President Donald Trump on Friday advanced a Russian disinformation campaign aimed at the U.S. and its allies, endorsing a conspiracy theory less than 24 hours after his former top aide testified under oath that it was part of “a fictional narrative that has been perpetrated and propagated by the Russian security services.”
The conspiracy theory, which took root and later spread among far-right Internet websites, conservative media and members of Trump’s inner circle, holds that Ukraine conspired against Trump during the 2016 election and colluded with his rival, Hillary Clinton, by hiding the Democratic National Committee’s email server. The theory claims that CrowdStrike, a security firm hired to investigate the hacking of emails from the DNC, covered up Ukraine’s role and framed Russia instead. In the President’s July 25 call that helped trigger the impeachment inquiry, Trump asked Ukrainian President Volodymyr Zelensky to do him a “favor” and look into Crowdstrike.
The Ukraine theory has been dismissed as false by several of Trump’s current and former top advisors, including his former Homeland Security advisor and others, and by Russia policy experts who say circulating it benefits Moscow. Nevertheless, Trump once again made the false accusation Friday during a nearly hour-long call-in to the “Fox & Friends” morning show in an apparent attempt to defend himself against this week’s House Intelligence Committee impeachment hearings.
“They have the server from the DNC,” Trump told the three hosts.
“Who has the server?” asked co-host Brian Kilmeade.
“They gave the server to Crowdstrike or whatever it’s called, which is a company owned by a very wealthy Ukrainian,” Trump said. “And I still want to see that server. That’s a big part of this whole thing. Why did they give it to a Ukrainian company?”
“Are you sure they did that?” asked Steve Doocy, another co-host, shifting in his seat. “Are you sure they gave it to Ukraine?”
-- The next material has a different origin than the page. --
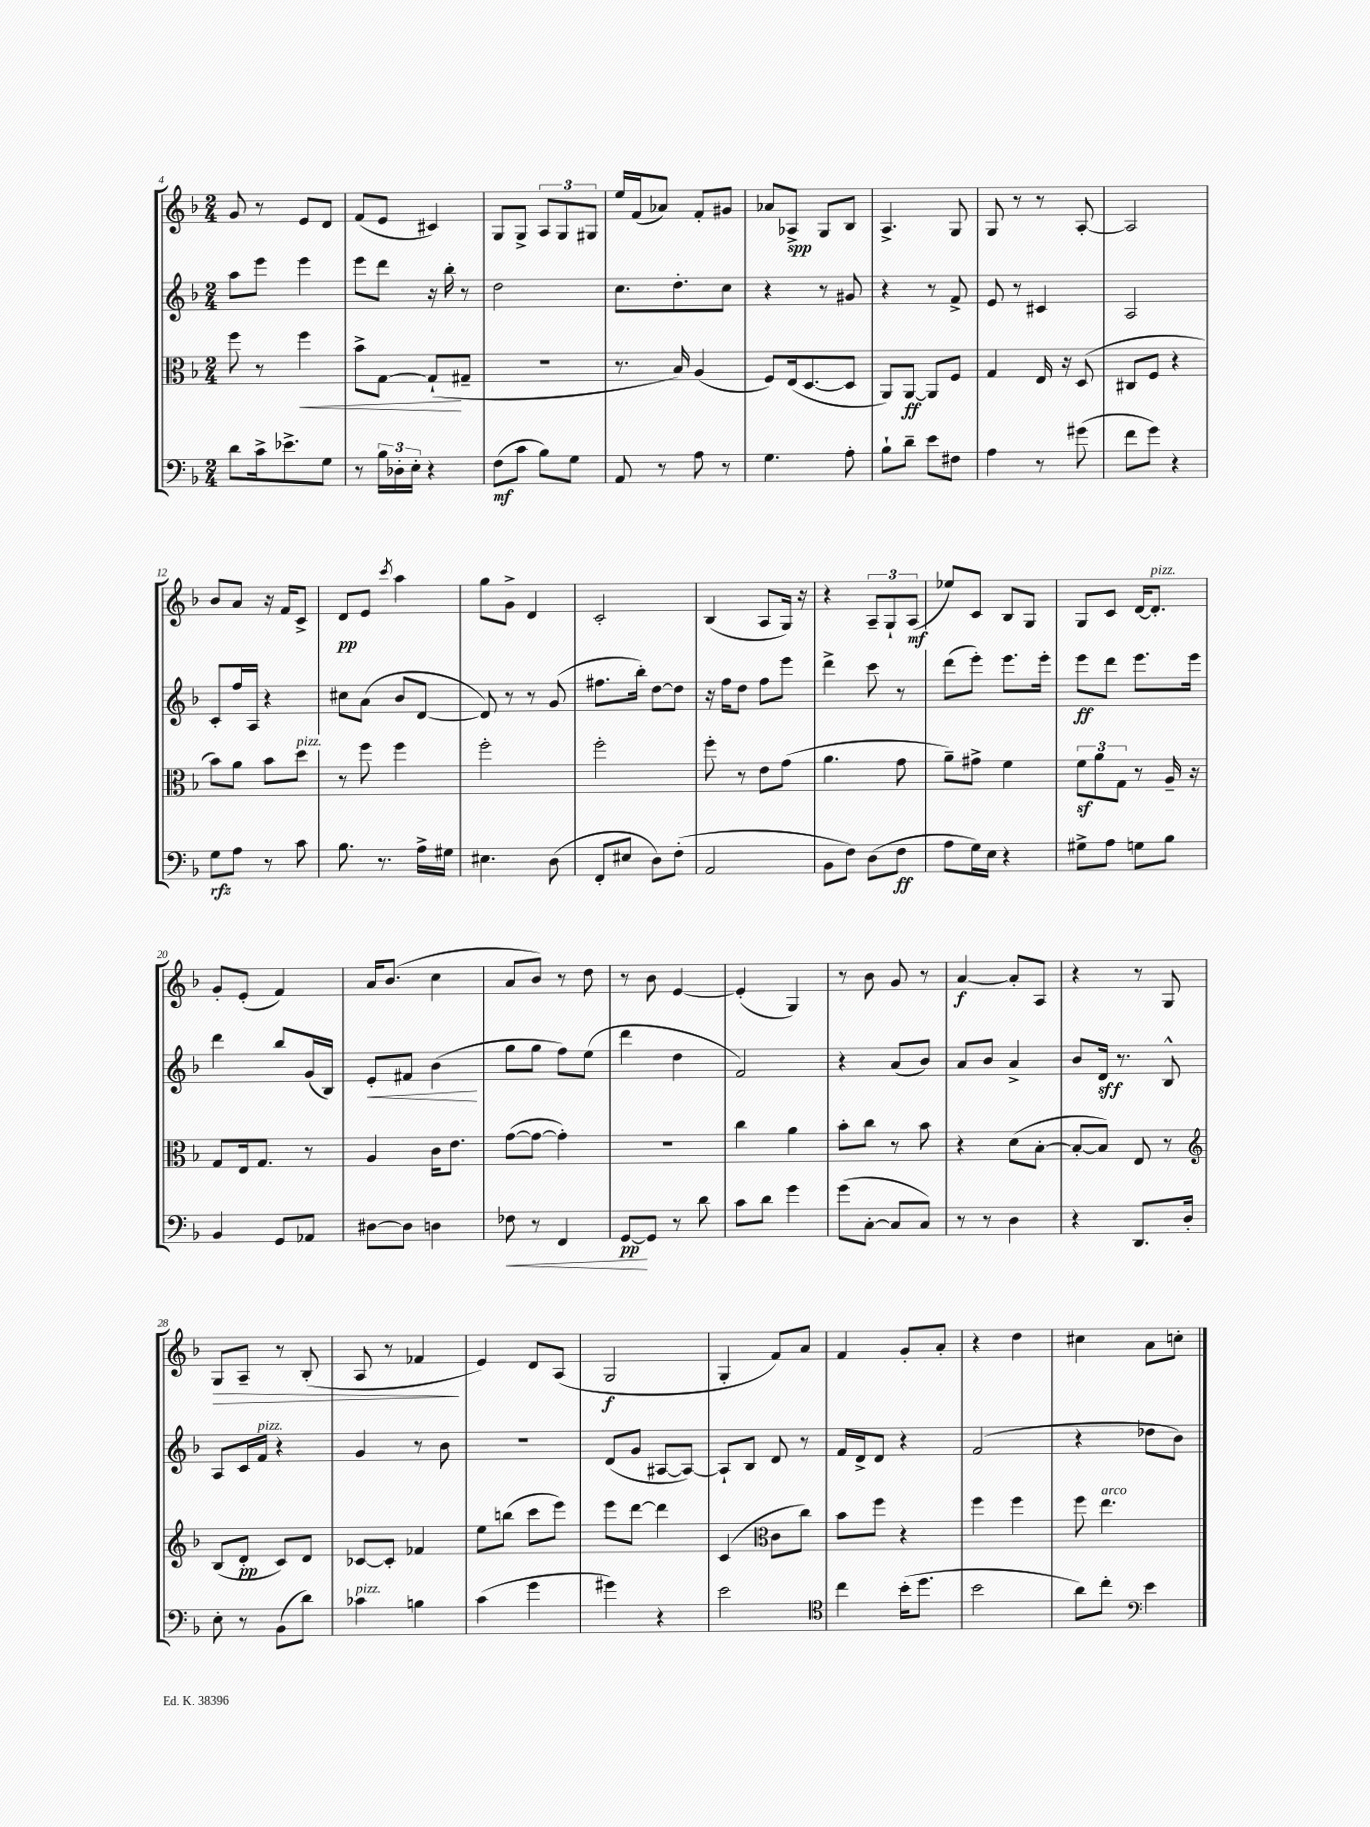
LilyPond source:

“Well, that’s what the word is,” Trump said. “That’s what I asked actually in my phone call, as you know.”
The theory has long been proven wrong — a point emphatically made just yesterday by Fiona Hill, Trump’s former top Russia adviser. The committee heard a similar statement Tuesday from Lt. Col. Alexander Vindman, Trump’s current top Ukraine expert.
Tom Bossert, Trump’s former Homeland Security adviser, told ABC News in September that the accusation was being pushed by Rudy Giuliani, Trump’s personal lawyer. “It’s not only a conspiracy theory, it is completely debunked,” he said. “At this point, I am deeply frustrated with what he and the legal team is doing in repeating that debunked theory to the President. It sticks in his mind when he hears it over and over again… It has no validity. The United States government reached its conclusion on attributing the DNC hack to Russia in 2016 before it even communicated it to the FBI, long before the FBI ever knocked on the door of the DNC.”
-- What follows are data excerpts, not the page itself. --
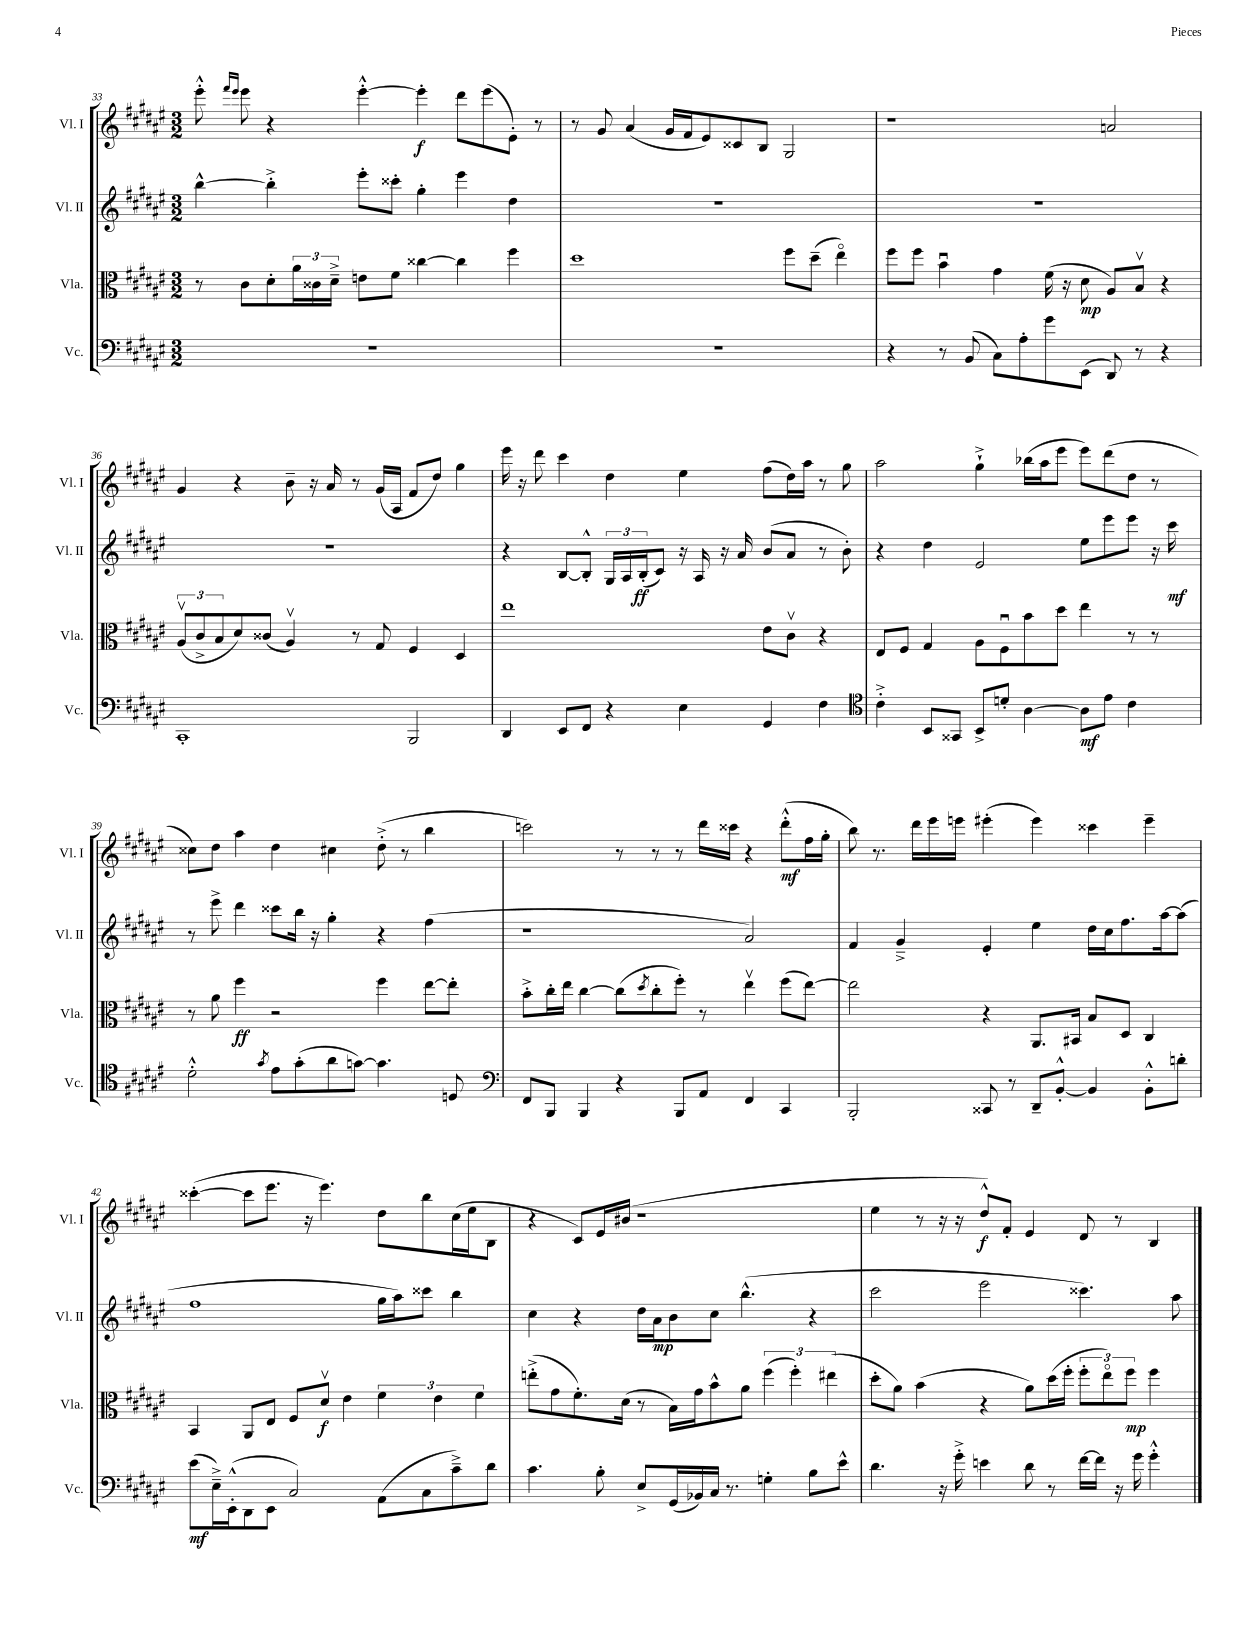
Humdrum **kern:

**kern	**dynam	**kern	**dynam	**kern	**dynam	**kern	**dynam
*part4	*part4	*part3	*part3	*part2	*part2	*part1	*part1
*staff4	*staff4	*staff3	*staff3	*staff2	*staff2	*staff1	*staff1
*I"Vc.	*	*I"Vla.	*	*I"Vl. II	*	*I"Vl. I	*
*I'Vc.	*	*I'Vla.	*	*I'Vl. II	*	*I'Vl. I	*
*clefF4	*	*clefC3	*	*clefG2	*	*clefG2	*
*k[f#c#g#d#a#e#]	*	*k[f#c#g#d#a#e#]	*	*k[f#c#g#d#a#e#]	*	*k[f#c#g#d#a#e#]	*
*M3/2	*	*M3/2	*	*M3/2	*	*M3/2	*
=33	=33	=33	=33	=33	=33	=33	=33
1.r	.	8r	.	[4bb^^\	.	8eee#'^^\	.
.	.	.	.	.	.	16qqfff#/LL	.
.	.	.	.	.	.	16qqeee#/JJ	.
.	.	8c#\L	.	.	.	8eee#\	.
.	.	8d#'\	.	4bb'^\]	.	4r	.
.	.	24a#\L	.	.	.	.	.
.	.	24c##X\	.	.	.	.	.
.	.	24d#~^\JJ	.	.	.	.	.
.	.	8en\L	.	8eee#'\L	.	[4eee#'^^\	.
.	.	8f#\J	.	8ccc##X'\J	.	.	.
.	.	[4cc##X\	.	4gg#'\	.	4eee#'\]	f
.	.	4cc##\]	.	4eee#\	.	8ddd#\L	.
.	.	.	.	.	.	(8eee#\	.
.	.	4ff#\	.	4dd#\	.	8e#'\J)	.
.	.	.	.	.	.	8r	.
=34	=34	=34	=34	=34	=34	=34	=34
1.r	.	1dd#	.	1.r	.	8r	.
.	.	.	.	.	.	8g#/	.
.	.	.	.	.	.	(4a#/	.
.	.	.	.	.	.	16g#/LL	.
.	.	.	.	.	.	16f#/J	.
.	.	.	.	.	.	8e#/)	.
.	.	.	.	.	.	8c##X/	.
.	.	.	.	.	.	8B/J	.
.	.	8ff#\L	.	.	.	2G#/	.
.	.	(8dd#~\J	.	.	.	.	.
.	.	4ee#\)	.	.	.	.	.
=35	=35	=35	=35	=35	=35	=35	=35
4r	.	8ff#\L	.	1.r	.	1r	.
.	.	8ff#\J	.	.	.	.	.
8r	.	4bu\	.	.	.	.	.
(8BB/	.	.	.	.	.	.	.
8C#\L)	.	4g#\	.	.	.	.	.
8A#'\	.	.	.	.	.	.	.
8g#\	.	(16f#\	.	.	.	.	.
.	.	16r	.	.	.	.	.
(8EE#\J	.	8d#\	mp	.	.	.	.
8DD#/)	.	8A#/L)	.	.	.	2an/	.
8r	.	8Bv/J	.	.	.	.	.
4r	.	4r	.	.	.	.	.
!!LO:LB:g=z
=36	=36	=36	=36	=36	=36	=36	=36
1CC#'	.	(12A#v/L	.	1.r	.	4g#/	.
.	.	12c#^/	.	.	.	.	.
.	.	12B/	.	.	.	.	.
.	.	8d#/)	.	.	.	4r	.
.	.	(8c##X/J	.	.	.	.	.
.	.	4A#v/)	.	.	.	8b~\	.
.	.	.	.	.	.	16r	.
.	.	.	.	.	.	16a#/	.
.	.	8r	.	.	.	8r	.
.	.	8G#/	.	.	.	(16g#/LL	.
.	.	.	.	.	.	16A#/JJ	.
2BBB/	.	4F#/	.	.	.	8f#/L	.
.	.	.	.	.	.	8dd#/J)	.
.	.	4D#/	.	.	.	4gg#\	.
=37	=37	=37	=37	=37	=37	=37	=37
4DD#/	.	1ee#	.	4r	.	16eee#\	.
.	.	.	.	.	.	16r	.
.	.	.	.	.	.	8ddd#\	.
8EE#/L	.	.	.	[8B/L	.	4ccc#\	.
8FF#/J	.	.	.	8B'^^/J]	.	.	.
4r	.	.	.	24G#/LL	.	4dd#\	.
.	.	.	.	24A#/	.	.	.
.	.	.	.	(24B'/J	ff	.	.
.	.	.	.	8c#/J)	.	.	.
4E#\	.	.	.	16r	.	4ee#\	.
.	.	.	.	16A#/	.	.	.
.	.	.	.	16r	.	.	.
.	.	.	.	16a#/	.	.	.
4GG#/	.	8e#\L	.	(8b/L	.	(8ff#\L	.
.	.	8c#v\J	.	8a#/J	.	16dd#\L)	.
.	.	.	.	.	.	16aa#\JJ	.
4F#\	.	4r	.	8r	.	8r	.
.	.	.	.	8b'\)	.	8gg#\	.
=38	=38	=38	=38	=38	=38	=38	=38
*clefC4	*	*	*	*	*	*	*
4c#'^\	.	8E#/L	.	4r	.	2aa#\	.
.	.	8F#/J	.	.	.	.	.
8BB/L	.	4G#/	.	4dd#\	.	.	.
8GG##X/J	.	.	.	.	.	.	.
8BB^/L	.	8A#\L	.	2e#/	.	4gg#`^\	.
8dn'/J	.	8F#u\	.	.	.	.	.
[4A#\	.	8b\	.	.	.	(16bb-X\LL	.
.	.	.	.	.	.	16aa#\J	.
.	.	8dd#\J	.	.	.	8eee#\J	.
8A#\L]	mf	4ee#\	.	8ee#\L	.	8eee#\L)	.
8e#\J	.	.	.	8eee#\	.	(8ddd#\	.
4c#\	.	8r	.	8eee#\J	.	8dd#\J	.
.	.	8r	.	16r	.	8r	.
.	.	.	.	16ccc#\	mf	.	.
!!LO:LB:g=z
=39	=39	=39	=39	=39	=39	=39	=39
2d#'^^\	.	8r	.	8r	.	8cc##X\L)	.
.	.	8a#\	.	8eee#^\	.	8dd#\J	.
.	.	4ff#\	ff	4ddd#\	.	4aa#\	.
8qg#/	.	.	.	.	.	.	.
8e#\L	.	2r	.	8ccc##X\L	.	4dd#\	.
(8g#'\	.	.	.	16bb\Jk	.	.	.
.	.	.	.	16r	.	.	.
8a#\	.	.	.	4gg#'\	.	4cc#X\	.
[8gn\J)	.	.	.	.	.	.	.
4.g\]	.	4ff#\	.	4r	.	(8dd#'^\	.
.	.	.	.	.	.	8r	.
.	.	[8ee#\L	.	(4ff#\	.	4bb\	.
8Dn/	.	8ee#'\J]	.	.	.	.	.
=40	=40	=40	=40	=40	=40	=40	=40
*clefF4	*	*	*	*	*	*	*
8FF#/L	.	8b'^\L	.	1r	.	2cccn\)	.
8BBB/J	.	16cc#'\L	.	.	.	.	.
.	.	16ee#\JJ	.	.	.	.	.
4BBB/	.	[4cc#\	.	.	.	.	.
4r	.	(8cc#\L]	.	.	.	8r	.
.	.	8qdd#/	.	.	.	.	.
.	.	8cc#'\	.	.	.	8r	.
8BBB/L	.	8ff#'\J)	.	.	.	8r	.
8AA#/J	.	8r	.	.	.	16ddd#\LL	.
.	.	.	.	.	.	16ccc##X\JJ	.
4FF#/	.	4ee#v\	.	2a#/)	.	4r	.
4CC#/	.	(8ff#\L	.	.	.	(8ddd#'^^\L	mf
.	.	[8ee#\J)	.	.	.	16ff#\L	.
.	.	.	.	.	.	16gg#'\JJ	.
=41	=41	=41	=41	=41	=41	=41	=41
2BBB'/	.	2ee#\]	.	4f#/	.	8bb\)	.
.	.	.	.	.	.	8.r	.
.	.	.	.	4g#~^/	.	.	.
.	.	.	.	.	.	16ddd#\LL	.
.	.	.	.	.	.	16eee#\	.
.	.	.	.	.	.	16eeen\JJ	.
8CC##X/	.	4r	.	4e#'/	.	(4eee#X'\	.
8r	.	.	.	.	.	.	.
8DD#~/L	.	8.AA#/L	.	4ee#\	.	4eee#\)	.
[8BB'^^/J	.	.	.	.	.	.	.
.	.	16BB#X/Jk	.	.	.	.	.
4BB/]	.	8B/L	.	16dd#\LL	.	4ccc##X\	.
.	.	.	.	16cc#\J	.	.	.
.	.	8D#/J	.	8.ff#\	.	.	.
8BB'^^\L	.	4C#/	.	.	.	4eee#~\	.
.	.	.	.	[16aa#\k	.	.	.
8dn'\J	.	.	.	(8aa#\J]	.	.	.
!!LO:LB:g=z
=42	=42	=42	=42	=42	=42	=42	=42
(8e#\L	mf	4BB/	.	1ff#	.	([4ccc##X'\	.
16E#~^\L)	.	.	.	.	.	.	.
(16EE#'^^\J	.	.	.	.	.	.	.
8DD#\	.	8AA#/L	.	.	.	8ccc##\L]	.
8EE#\J	.	8E#/J	.	.	.	8.eee#\J	.
2C#/)	.	8F#/L	.	.	.	.	.
.	.	.	.	.	.	16r	.
.	.	8d#v/J	f	.	.	4.eee#\)	.
.	.	4e#\	.	.	.	.	.
(8AA#\L	.	6f#\	.	16gg#\LL	.	8dd#\L	.
.	.	.	.	16aa#\J)	.	.	.
8C#\	.	.	.	8ccc##X\J	.	8bb\	.
.	.	6e#\	.	.	.	.	.
8c#~^\)	.	.	.	4bb\	.	(16cc#\L	.
.	.	.	.	.	.	16ee#\J	.
.	.	6f#\	.	.	.	.	.
8d#\J	.	.	.	.	.	8B\J	.
=43	=43	=43	=43	=43	=43	=43	=43
4.c#\	.	(8een'^\L	.	4cc#\	.	4r	.
.	.	8g#\	.	.	.	.	.
.	.	8.f#'\)	.	4r	.	8c#/L)	.
8B'\	.	.	.	.	.	16e#/L	.
.	.	(16d#\Jk	.	.	.	(16b#X/JJ	.
8E#^/L	.	8r	.	16dd#\LL	.	1r	.
.	.	.	.	16a#\J	mp	.	.
(16GG#/L	.	16B\LL)	.	8b\	.	.	.
16BB-X/)	.	16g#\J	.	.	.	.	.
16C#/JJ	.	8b^^\	.	8cc#\J	.	.	.
8.r	.	.	.	.	.	.	.
.	.	8a#\J	.	(4.bb^^\	.	.	.
4Gn'\	.	(6ff#\	.	.	.	.	.
.	.	6ff#'\)	.	.	.	.	.
8B\L	.	.	.	4r	.	.	.
.	.	(6ee#X\	.	.	.	.	.
8e#^^\J	.	.	.	.	.	.	.
=44	=44	=44	=44	=44	=44	=44	=44
4.d#\	.	8dd#'\L	.	2ccc#\	.	4ee#\	.
.	.	8a#\J)	.	.	.	.	.
.	.	(4b\	.	.	.	8r	.
16r	.	.	.	.	.	16r	.
16g#'^\	.	.	.	.	.	16r	.
4en\	.	4r	.	2eee#\	.	8dd#^^/L)	f
.	.	.	.	.	.	8f#'/J	.
8d#\	.	8a#\L)	.	.	.	4e#/	.
8r	.	(16dd#\L	.	.	.	.	.
.	.	16ff#'\JJ	.	.	.	.	.
[16f#\LL	.	12ff#'\L	.	4.ccc##X\)	.	8d#/	.
16f#\JJ]	.	.	.	.	.	.	.
.	.	12ee#\)	.	.	.	.	.
16r	.	.	.	.	.	8r	.
.	.	12ff#\J	mp	.	.	.	.
16g#\	.	.	.	.	.	.	.
4g#'^^\	.	4ff#\	.	.	.	4B/	.
.	.	.	.	8aa#\	.	.	.
==	==	==	==	==	==	==	==
*-	*-	*-	*-	*-	*-	*-	*-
Trump has been repeating the Ukraine theory since at least April 2017 when he told the Associated Press he “heard it’s owned by a very rich Ukrainian.” He would continue to refer to the false narrative in other interviews that the firm was owned by Ukrainians or based there, despite the fact that it is a U.S. company based in Sunnyvale, Calif., with no known ties to Ukraine.
As the Mueller probe gained steam in the summer of 2017, Fox News host Sean Hannity devoted segments of his show to the allegations that the Clinton campaign had received help from Ukrainian officials, with a banner of the country’s blue-and-yellow flag reading in all-caps “UKRAINIAN ELECTION INTERFERENCE?” Trump’s son Donald Jr. amplified the Ukraine theories after his infamous Trump Tower meeting with a Kremlin-linked lawyer became public in July 2017, retweeting that “DNC operatives actively worked with Ukrainian government officials to dig up oppo research,” and asking, “No outrage???”
Hill told the Intelligence committee these false narratives threaten U.S. national security interests. “In the course of this investigation, I would ask that you please not promote politically driven falsehoods that so clearly advance Russian interests,” she testified, adding: “The fictions are harmful even if they are deployed for purely domestic political purposes.”